Impact of Ghana’s mobile money levy

Governments all over Africa have been imposing mobile money levies in an attempt to secure more funds for the fiscus. Cameroon, Uganda, Tanzania, Congo Republic, Zimbabwe, Ivory Coast and Kenya have all imposed mobile money levies. Some countries have imposed levies but withdrawn them because of public outcry, like Malawi. In Cameroon, the IMF warned that a mobile money levy was regressive and would hurt the poor the most.

In May 2022, the Ghanian government introduced an e-levy of 1.5% on all mobile money transactions. Transactions that are less than 100 cedis (US$8.1) are excluded from the e-levy. On the 11th of January 2023, the government reduced the e-levy to 1%. Since the introduction of the e-levy, there have been studies looking at the impact of the levy on the poor. The finding has been that the levy is regressive, meaning that it impacts the poor disproportionately compared to their more wealthy counterparts. The next step would be to infer the magnitude of the impact of the levy from the decline in corporate revenue from mobile money fees. Lower fee revenue means lower transactions volume and ultimately lower corporate tax receipts.

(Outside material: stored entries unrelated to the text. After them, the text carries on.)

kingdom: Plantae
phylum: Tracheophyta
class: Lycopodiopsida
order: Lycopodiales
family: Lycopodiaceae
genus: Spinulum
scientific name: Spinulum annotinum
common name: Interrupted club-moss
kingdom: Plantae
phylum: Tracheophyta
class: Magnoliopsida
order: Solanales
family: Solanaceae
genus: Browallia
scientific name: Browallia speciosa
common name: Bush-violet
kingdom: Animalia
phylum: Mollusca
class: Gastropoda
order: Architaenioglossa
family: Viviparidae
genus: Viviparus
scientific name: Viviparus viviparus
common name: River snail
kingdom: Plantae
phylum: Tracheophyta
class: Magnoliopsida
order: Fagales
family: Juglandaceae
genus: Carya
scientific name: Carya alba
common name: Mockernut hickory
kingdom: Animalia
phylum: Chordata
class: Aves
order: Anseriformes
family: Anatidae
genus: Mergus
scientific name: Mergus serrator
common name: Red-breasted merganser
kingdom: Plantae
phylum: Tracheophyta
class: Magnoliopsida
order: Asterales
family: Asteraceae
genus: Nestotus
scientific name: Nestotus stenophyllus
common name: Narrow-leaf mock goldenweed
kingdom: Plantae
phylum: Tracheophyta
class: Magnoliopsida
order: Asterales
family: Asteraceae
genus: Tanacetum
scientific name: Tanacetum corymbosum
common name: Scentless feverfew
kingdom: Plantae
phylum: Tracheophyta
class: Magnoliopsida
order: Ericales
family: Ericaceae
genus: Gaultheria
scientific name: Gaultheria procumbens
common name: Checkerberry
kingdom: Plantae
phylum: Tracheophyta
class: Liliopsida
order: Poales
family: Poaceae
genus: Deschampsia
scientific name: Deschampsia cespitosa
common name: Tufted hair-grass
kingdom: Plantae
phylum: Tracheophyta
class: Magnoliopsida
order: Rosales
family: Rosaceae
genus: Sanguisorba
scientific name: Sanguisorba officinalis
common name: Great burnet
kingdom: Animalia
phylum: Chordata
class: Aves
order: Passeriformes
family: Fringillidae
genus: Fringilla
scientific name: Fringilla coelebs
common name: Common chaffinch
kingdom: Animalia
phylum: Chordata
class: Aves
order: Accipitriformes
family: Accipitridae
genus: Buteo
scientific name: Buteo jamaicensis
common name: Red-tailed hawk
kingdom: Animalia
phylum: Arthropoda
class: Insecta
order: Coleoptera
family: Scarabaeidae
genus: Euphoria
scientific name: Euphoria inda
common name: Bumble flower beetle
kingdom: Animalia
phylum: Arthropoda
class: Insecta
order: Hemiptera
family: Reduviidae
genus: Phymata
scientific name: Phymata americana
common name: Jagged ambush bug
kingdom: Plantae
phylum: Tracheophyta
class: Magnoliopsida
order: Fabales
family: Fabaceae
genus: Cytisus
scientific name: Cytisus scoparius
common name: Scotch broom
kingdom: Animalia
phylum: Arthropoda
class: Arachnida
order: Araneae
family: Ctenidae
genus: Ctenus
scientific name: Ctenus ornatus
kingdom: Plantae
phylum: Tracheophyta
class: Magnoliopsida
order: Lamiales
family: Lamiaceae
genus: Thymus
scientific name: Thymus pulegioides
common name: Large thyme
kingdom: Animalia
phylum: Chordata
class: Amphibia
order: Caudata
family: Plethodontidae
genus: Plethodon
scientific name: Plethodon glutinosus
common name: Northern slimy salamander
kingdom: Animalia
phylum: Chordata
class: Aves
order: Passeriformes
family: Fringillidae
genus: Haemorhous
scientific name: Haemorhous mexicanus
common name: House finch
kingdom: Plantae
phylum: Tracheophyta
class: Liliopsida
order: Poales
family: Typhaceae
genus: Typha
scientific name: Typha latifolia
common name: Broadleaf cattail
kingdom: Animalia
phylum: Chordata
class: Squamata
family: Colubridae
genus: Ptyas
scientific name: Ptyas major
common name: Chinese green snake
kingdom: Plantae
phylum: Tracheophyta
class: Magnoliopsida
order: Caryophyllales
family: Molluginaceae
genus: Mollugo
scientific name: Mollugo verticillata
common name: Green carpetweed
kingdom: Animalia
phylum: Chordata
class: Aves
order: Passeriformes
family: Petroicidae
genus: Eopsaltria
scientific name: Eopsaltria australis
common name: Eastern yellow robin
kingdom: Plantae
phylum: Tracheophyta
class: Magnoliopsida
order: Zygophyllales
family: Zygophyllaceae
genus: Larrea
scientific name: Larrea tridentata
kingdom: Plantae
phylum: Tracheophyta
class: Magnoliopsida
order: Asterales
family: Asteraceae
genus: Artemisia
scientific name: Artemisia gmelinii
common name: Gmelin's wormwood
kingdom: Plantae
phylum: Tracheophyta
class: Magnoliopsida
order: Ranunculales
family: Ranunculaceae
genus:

MTN released its annual results for 2022 and we see the impact clearly: though the levy was only imposed on the 22nd of May, mobile money revenues declined by 12% for the 6 months ending June 2022 and by 28% between H2 2021 and H2 2022.
What does this mean? Aside from the issues around regressive taxation policies, it shows that mobile money consumers are price sensitive and that a small increase in price will have significantly larger impacts on demand (in economic terms, known as the price elasticity of demand). In short, the government of Ghana has a much smaller amount of money to tax from telecom companies and is also pushing its people towards cash and away from digital money – exactly the wrong strategy to adopt if you want to improve digital inclusion and inclusive economic growth in your country.

Really what we are seeing is that governments cannot resist the temptation to tax mobile money flows but that a mobile money tax is an ongoing, dynamic problem and unintended consequences are rife.